Après le massacre à la rédaction de Charlie Hebdo, l’amalgame entre islam et terrorisme fait partie des craintes les plus couramment exprimées. A ce propos, nous avons interviewé Samir Amghar, sociologue français, docteur de l’Ecole des hautes études de sciences sociales (EHESS) de Paris et chercheur à l’Université du Québec à Chicoutimi. Il est l’auteur notamment de L’islam militant en Europe (Editions Infolio).
Après l’attentat contre Charlie Hebdo, de nombreuses voix s’élèvent pour combattre tout amalgame entre l’islam et le terrorisme. Cet amalgame, comment se forme-t-il?
Il y a en France et, plus généralement en Europe, un phénomène d’essentialisation des musulmans qui sont renvoyés systématiquement à leur pratique religieuse, en leur déniant leur qualité de citoyen. Ils deviennent la figure de l’altérité par excellence et sont requis de dénoncer publiquement chaque acte de barbarie qui se commet, non pas en tant que citoyens mais en tant que musulmans. Il y a en creux cette idée sous-jacente qu’au fond les musulmans approuvent ces actes, tout en faisant mine de les condamner en parole, qu’ils forment une cinquième colonne et qu’ils ne sont pas intégrables aux sociétés européennes. C’est aussi inacceptable que si l’on demandait aux juifs, en tant que juifs, de se désolidariser d’Israël à chaque violence en Palestine. C’est comme citoyen de la cité, à l’égal de tous les autres, que le français de confession musulmane doit réagir. Et non pas comme appartenant à une religion.
Ne craignez-vous pas qu’à la suite du massacre à la rédaction de Charlie-Hebdo, cet amalgame va se développer?
C’est à craindre en effet. Car le traumatisme que vit maintenant la France est très profond. Cet acte terroriste – le plus important depuis un demi-siècle – a un impact encore plus important que celui provoqué par l’affaire Merah, dans la mesure où les victimes représentent la culture française dans ce qu’elle a de plus caractéristique.
L’Arabie saoudite ne finance-t-elle pas en France des imams qui prônent un islam tellement rétrograde qu’il peut verser dans la violence terroriste?
S’il est vrai que l’Arabie saoudite soutient la diffusion d’un islam de type salafiste en France, il n’en demeure pas moins qu’il s’oppose au djihadisme. Le royaume a tout intérêt à empêcher la diffusion d’un terrorisme dont il serait l’une des premières victimes. Les Saoudiens ont même recommandé aux responsables religieux en Europe de collaborer avec la police pour éradiquer la radicalisation des jeunes musulmans.

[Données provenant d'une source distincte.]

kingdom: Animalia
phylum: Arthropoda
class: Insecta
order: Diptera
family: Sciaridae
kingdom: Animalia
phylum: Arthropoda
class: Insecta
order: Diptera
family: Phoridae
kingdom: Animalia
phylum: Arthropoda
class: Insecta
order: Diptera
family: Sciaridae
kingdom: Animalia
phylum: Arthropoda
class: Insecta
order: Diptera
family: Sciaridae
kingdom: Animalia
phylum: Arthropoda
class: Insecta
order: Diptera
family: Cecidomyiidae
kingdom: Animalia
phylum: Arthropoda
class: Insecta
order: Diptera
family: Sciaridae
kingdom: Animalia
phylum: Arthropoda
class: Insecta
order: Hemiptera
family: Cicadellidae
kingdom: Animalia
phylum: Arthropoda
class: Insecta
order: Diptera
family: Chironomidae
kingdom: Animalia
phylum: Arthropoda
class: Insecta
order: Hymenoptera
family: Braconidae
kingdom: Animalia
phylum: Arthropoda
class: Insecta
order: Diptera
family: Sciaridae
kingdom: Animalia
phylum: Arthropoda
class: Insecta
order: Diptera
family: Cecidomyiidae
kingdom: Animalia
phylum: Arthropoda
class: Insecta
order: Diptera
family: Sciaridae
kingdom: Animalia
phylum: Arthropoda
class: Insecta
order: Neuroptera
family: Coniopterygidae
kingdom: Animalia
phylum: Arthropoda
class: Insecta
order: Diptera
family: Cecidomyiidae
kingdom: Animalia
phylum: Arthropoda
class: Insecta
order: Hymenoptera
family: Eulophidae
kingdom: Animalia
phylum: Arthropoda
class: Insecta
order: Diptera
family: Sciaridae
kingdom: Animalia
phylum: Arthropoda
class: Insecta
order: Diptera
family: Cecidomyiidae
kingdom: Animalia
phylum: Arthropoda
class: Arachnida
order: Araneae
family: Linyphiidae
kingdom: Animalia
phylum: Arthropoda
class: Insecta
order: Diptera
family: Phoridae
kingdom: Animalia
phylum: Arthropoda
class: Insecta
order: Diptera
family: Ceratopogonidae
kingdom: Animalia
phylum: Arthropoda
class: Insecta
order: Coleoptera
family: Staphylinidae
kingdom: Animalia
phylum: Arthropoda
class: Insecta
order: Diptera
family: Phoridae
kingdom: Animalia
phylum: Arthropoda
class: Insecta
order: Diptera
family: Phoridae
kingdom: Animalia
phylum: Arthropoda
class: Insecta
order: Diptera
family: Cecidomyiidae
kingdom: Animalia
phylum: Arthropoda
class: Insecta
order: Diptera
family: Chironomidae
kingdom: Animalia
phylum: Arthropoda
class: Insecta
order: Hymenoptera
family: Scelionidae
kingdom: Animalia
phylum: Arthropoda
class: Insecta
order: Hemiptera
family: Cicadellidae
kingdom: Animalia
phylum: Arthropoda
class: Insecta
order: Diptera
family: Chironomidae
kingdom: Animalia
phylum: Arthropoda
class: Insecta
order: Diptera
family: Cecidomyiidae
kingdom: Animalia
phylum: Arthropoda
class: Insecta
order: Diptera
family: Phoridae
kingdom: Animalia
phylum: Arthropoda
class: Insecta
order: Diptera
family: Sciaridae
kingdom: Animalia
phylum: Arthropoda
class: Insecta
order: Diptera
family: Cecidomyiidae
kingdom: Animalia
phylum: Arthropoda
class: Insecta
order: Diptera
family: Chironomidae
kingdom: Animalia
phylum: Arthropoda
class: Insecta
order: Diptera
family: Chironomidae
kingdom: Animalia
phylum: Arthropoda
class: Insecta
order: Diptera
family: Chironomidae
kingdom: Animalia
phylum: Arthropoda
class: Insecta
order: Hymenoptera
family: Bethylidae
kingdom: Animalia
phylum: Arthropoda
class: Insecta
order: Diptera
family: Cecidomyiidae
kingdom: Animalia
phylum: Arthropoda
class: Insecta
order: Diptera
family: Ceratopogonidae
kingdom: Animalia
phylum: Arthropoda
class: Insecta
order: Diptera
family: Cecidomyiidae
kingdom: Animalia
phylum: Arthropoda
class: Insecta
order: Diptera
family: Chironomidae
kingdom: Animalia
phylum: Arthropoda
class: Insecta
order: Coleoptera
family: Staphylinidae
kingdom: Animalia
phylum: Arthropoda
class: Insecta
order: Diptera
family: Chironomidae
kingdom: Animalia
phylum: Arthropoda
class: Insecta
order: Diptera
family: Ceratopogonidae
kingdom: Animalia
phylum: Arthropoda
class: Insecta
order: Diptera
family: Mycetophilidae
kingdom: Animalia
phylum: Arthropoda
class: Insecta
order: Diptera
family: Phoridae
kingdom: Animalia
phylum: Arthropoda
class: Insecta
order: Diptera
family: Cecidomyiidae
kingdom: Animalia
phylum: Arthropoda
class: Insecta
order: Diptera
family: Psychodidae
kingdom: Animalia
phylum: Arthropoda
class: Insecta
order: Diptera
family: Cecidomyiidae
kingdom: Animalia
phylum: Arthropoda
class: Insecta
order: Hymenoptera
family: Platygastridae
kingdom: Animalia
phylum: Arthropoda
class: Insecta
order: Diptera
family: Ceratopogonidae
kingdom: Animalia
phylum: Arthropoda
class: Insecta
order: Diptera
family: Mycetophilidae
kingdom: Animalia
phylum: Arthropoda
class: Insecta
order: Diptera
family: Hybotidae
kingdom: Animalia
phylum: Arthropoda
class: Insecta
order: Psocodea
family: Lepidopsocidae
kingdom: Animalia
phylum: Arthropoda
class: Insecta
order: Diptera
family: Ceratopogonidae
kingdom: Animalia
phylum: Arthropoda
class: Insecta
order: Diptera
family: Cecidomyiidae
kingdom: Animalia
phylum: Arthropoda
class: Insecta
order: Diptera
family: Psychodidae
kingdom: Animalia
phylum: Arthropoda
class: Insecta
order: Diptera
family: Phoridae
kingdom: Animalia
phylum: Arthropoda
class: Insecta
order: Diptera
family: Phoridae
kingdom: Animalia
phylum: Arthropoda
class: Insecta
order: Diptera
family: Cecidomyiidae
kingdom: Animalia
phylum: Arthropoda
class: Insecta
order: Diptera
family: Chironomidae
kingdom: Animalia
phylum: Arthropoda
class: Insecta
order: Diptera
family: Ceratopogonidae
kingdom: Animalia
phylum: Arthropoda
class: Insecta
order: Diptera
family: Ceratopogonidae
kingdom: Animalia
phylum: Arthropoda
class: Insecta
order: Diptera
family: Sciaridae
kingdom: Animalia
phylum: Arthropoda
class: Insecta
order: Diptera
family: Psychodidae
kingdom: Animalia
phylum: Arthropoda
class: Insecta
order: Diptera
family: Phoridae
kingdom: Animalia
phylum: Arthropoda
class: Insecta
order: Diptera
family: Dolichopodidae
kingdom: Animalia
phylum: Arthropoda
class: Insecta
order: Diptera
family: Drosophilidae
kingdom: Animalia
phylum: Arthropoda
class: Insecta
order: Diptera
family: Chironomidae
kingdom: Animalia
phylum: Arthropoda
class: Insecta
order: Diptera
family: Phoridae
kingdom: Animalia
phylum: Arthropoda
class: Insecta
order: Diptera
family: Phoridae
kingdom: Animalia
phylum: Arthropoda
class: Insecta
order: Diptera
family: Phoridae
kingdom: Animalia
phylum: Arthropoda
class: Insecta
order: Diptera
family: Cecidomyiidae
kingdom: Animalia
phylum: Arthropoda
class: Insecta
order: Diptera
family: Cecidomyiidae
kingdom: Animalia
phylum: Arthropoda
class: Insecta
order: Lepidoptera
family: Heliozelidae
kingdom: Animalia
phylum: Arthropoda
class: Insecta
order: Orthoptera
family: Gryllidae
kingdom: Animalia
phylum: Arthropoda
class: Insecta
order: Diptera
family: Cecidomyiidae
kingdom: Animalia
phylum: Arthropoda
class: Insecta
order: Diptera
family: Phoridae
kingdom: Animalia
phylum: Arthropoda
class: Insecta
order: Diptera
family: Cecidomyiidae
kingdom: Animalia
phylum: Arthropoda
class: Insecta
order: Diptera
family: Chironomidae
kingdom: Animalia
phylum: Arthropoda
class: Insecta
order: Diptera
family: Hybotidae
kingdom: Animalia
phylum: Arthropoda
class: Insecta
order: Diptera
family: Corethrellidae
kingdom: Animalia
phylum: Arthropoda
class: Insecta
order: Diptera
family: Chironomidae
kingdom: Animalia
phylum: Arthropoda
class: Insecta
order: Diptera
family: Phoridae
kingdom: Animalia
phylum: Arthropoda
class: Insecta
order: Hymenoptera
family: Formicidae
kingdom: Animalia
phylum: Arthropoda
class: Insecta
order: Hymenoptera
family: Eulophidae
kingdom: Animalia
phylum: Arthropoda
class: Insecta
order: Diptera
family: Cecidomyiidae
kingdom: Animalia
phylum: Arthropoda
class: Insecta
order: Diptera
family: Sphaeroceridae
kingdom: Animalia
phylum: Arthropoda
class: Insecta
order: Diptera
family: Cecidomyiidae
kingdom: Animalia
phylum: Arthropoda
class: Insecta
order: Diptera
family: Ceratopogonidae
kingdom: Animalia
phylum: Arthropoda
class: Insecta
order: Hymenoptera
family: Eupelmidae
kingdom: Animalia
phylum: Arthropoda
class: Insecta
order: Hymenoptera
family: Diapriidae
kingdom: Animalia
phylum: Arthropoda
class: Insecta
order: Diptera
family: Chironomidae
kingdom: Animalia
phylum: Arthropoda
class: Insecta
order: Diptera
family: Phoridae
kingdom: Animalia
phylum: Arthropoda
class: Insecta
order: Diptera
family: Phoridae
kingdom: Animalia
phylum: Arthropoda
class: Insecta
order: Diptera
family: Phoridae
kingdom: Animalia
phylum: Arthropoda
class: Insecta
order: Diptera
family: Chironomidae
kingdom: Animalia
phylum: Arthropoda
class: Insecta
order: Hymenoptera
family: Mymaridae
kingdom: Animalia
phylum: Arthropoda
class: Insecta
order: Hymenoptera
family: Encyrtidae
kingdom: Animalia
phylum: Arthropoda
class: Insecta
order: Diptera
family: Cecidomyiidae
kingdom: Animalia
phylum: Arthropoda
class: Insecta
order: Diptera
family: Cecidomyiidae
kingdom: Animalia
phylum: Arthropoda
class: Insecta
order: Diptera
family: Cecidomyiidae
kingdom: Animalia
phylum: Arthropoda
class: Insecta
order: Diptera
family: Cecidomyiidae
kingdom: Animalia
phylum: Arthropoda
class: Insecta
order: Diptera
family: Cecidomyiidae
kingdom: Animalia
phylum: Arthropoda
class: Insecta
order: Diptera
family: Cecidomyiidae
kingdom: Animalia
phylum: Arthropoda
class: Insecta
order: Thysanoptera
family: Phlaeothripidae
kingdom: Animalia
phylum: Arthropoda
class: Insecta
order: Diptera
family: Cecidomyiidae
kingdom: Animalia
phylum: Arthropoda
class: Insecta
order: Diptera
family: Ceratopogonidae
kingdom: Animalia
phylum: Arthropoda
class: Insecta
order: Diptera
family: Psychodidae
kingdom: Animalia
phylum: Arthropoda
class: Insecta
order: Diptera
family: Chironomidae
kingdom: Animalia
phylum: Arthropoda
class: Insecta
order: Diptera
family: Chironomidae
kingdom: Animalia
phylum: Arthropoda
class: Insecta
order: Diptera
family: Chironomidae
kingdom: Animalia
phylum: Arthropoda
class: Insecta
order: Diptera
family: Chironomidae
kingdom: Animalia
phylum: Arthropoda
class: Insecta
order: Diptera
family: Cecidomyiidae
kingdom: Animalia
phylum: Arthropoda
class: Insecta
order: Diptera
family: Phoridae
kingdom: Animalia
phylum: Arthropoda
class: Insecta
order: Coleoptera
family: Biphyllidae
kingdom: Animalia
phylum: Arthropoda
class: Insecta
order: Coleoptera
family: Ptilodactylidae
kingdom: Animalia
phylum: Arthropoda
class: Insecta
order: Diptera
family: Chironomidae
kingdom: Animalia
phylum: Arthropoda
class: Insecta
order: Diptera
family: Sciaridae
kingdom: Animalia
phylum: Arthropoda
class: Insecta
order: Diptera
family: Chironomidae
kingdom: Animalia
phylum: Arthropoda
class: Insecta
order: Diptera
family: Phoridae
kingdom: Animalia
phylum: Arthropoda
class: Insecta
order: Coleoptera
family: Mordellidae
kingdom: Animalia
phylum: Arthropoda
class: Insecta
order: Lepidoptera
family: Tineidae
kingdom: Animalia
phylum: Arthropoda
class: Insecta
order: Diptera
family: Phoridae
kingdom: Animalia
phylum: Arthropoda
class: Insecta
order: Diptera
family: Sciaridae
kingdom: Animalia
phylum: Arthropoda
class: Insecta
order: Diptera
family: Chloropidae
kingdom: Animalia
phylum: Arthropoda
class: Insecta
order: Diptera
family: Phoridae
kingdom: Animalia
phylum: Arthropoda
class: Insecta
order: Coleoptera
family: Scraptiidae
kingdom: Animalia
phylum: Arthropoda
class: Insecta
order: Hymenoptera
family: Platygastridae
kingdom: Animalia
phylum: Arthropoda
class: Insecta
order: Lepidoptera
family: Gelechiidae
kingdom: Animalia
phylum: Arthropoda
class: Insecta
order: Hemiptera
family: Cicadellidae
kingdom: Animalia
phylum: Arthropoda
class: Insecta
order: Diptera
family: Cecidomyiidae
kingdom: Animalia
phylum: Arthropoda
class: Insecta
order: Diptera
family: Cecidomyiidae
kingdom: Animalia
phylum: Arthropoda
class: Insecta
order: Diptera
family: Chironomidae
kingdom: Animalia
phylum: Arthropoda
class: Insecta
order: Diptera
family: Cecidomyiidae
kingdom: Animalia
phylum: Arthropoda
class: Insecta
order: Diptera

Comment surmonter cet amalgame entre l’islam et le terrorisme?
Il faut faire preuve de pédagogie de façon systématique afin de démontrer en quoi cette religion n’a rien à voir avec les dérives qui se réclament d’elle. Et surtout, considérer enfin les Français musulmans pour ce qu’ils sont, à savoir des citoyens qui doivent se prononcer en tant que tel et non pas comme pratiquants d’une religion.
Comment expliquer que des jeunes de nationalité française, éduqués en France tombent dans le djihadisme?
Tout d’abord, il y a l’emploi par des propagandistes de versets du Coran prônant la guerre sainte. Ces versets sont sortis de leur contexte pour servir une idéologie de la violence. De même, la notion de djihad est pervertie et même défigurée. En arabe, ce mot signifie «effort». Le djihad majeur, c’est le combat contre ses passions intérieures, ses défauts. Et le djihad mineur, c’est effectivement la guerre sainte mais uniquement lorsque les musulmans sont attaqués. Bien entendu, les idéologues n’insistent que sur l’aspect guerrier et ignorent le principal, à savoir le caractère spirituel de cette notion.
Toutefois cela ne suffit pas à expliquer ce phénomène…
Bien sûr, je vois deux autres facteurs. Le premier est qu’un jeune qui est en désaccord avec une politique ne passe plus par la médiation des partis politiques. Jadis, le Parti communiste français et les syndicats de gauche portaient les doléances des jeunes, ce qui courcircuitait le recours à la violence révolutionnaire. Aujourd’hui, cette médiation n’existe plus. Le jeune qui se trouve en opposition est donc tenté de passer directement à l’action violente. Le second facteur est le sentiment partagé par les musulmans de France d’être montrés du doigt. Cela conforte certains dans l’idée qu’ils ne seront jamais perçus comme des citoyens à part entière, d’où le développement des ressentiments à l’égard d’une société qui semble incapable de les considérer autrement qu’en tant que membre d’une communauté religieuse. Cette situation fait le lit de tous les extrémismes qu’il soit islamiste ou populiste.